ABC, CBS and Fox are all available in 111 million homes for no extra charge, and nothing they aired last week did better than "The Sopranos."

It was the fourth most-watched episode of "The Sopranos" since the epic mob drama premiered on HBO in 1999, and best since the 2004 season premiere. With on-demand services, multiple showings on HBO this week and DVR recording, it's almost impossible to draw a bead on how many people will actually watch the finale.

And it seemed like everyone who watched had a strong opinion about the finale, which ended abruptly during a scene with Tony Soprano and his family at a diner.
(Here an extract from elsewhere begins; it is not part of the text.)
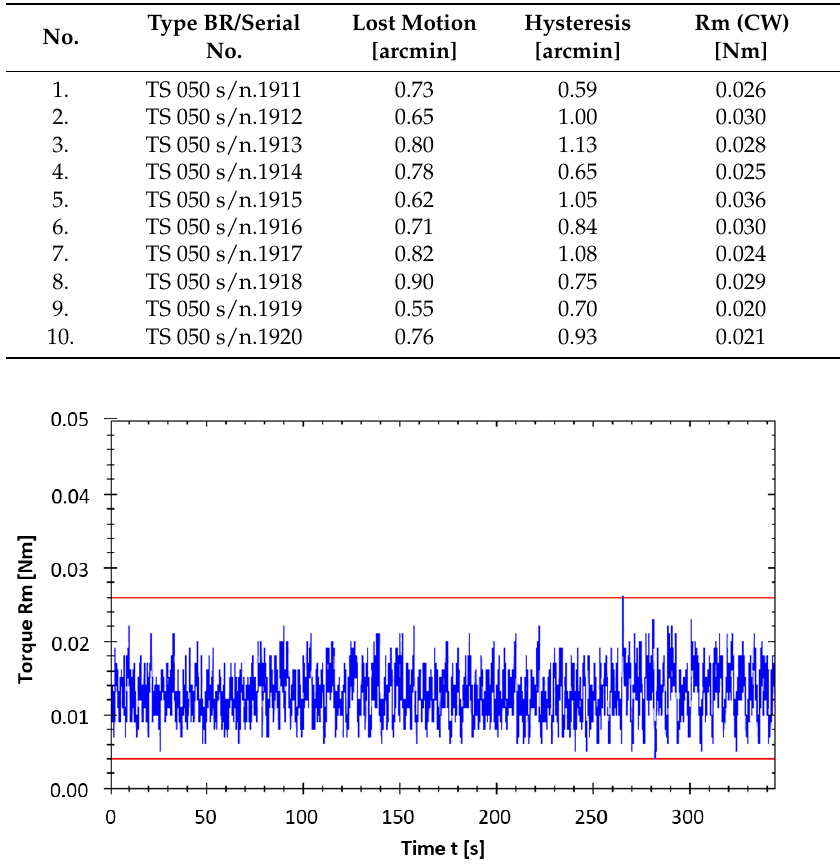
Figure 17. Starting torque (Rm) BR TS 050-63, s/n.1911—CW direction (after the trial run).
With angry calls for creator David Chase to talk about his motives, he declined in an interview with The Star-Ledger of Newark, N.J. posted on Tuesday. Chase grew up in New Jersey, where the series was set.

"I have no interest in explaining, defending, reinterpreting, or adding to what is there," Chase told the newspaper.

"People get the impression that you're trying to (mess) with them, and it's not true. You're trying to entertain them," he said. "Anybody who wants to watch it, it's all there."

Chase also said he doubted he would make a movie version of the series. "I think we've kind of said it and done it," he said.

"The Sopranos" finale topped both Game 2 of the NBA Finals (8.6 million) and the Tony Awards (6.2 million) in direct competition Sunday night, Nielsen said.

Hit-starved NBC was encouraged by the showing of "America's Got Talent." It joined two other games, two versions of Fox's "So You Think You Can Dance" and NBC's "Deal or No Deal," among Nielsen's top 5.

For the week, CBS averaged 7.2 million viewers (4.9 rating, 9 share), Fox had 6.1 million (3.9, 7), ABC had 5.7 million (3.8, 7), NBC had 5.1 million (3.8, 7), the CW had 2 million (1.3, 2), My Network TV had 860,000 (0.6, 1) and ION Television had 640,000 (0.4, 1).

Among the Spanish-language networks, Univision led with 3.7 million (1.9, 3), Telemundo had 1 million (0.6, 1), TeleFutura had 480,000 (0.3, 1) and Azteca had 110,000 (0.1, 0).

ABC's "World News" won the evening-news ratings race, averaging 7.7 million viewers (5.4, 12). NBC's "Nightly News" had 7.4 million viewers (5.3, 12) and the "CBS Evening News" had 6 million (4.3, 9).

A ratings point represents 1,114,000 households, or 1 percent of the nation's estimated 111.4 million TV homes. The share is the percentage of in-use televisions tuned to a given show.

For the week of June 4-10, the top 10 shows, their networks and viewerships: "America's Got Talent," NBC, 13 million; "Two and a Half Men," CBS, 11.27 million; "So You Think You Can Dance" (Thursday), Fox, 11.07 million; "So You Think You Can Dance" (Wednesday), Fox, 10.35 million; "Deal or No Deal" (Tuesday), NBC, 10.11 million; "CSI: Crime Scene Investigation," CBS, 10.04 million; "CSI: Miami," CBS, 9.49 million; "60 Minutes," CBS, 9.46 million; "NCIS," CBS, 9.36 million; "Are You Smarter Than a Fifth Grader," Fox, 9.32 million.


ABC is owned by The Walt Disney Co. CBS is a division of CBS Corp. Fox is a unit of News Corp. NBC is owned by General Electric Co. Telemundo is owned by General Electric. TeleFutura is a division of Univision. ION Television is owned by ION Media Networks.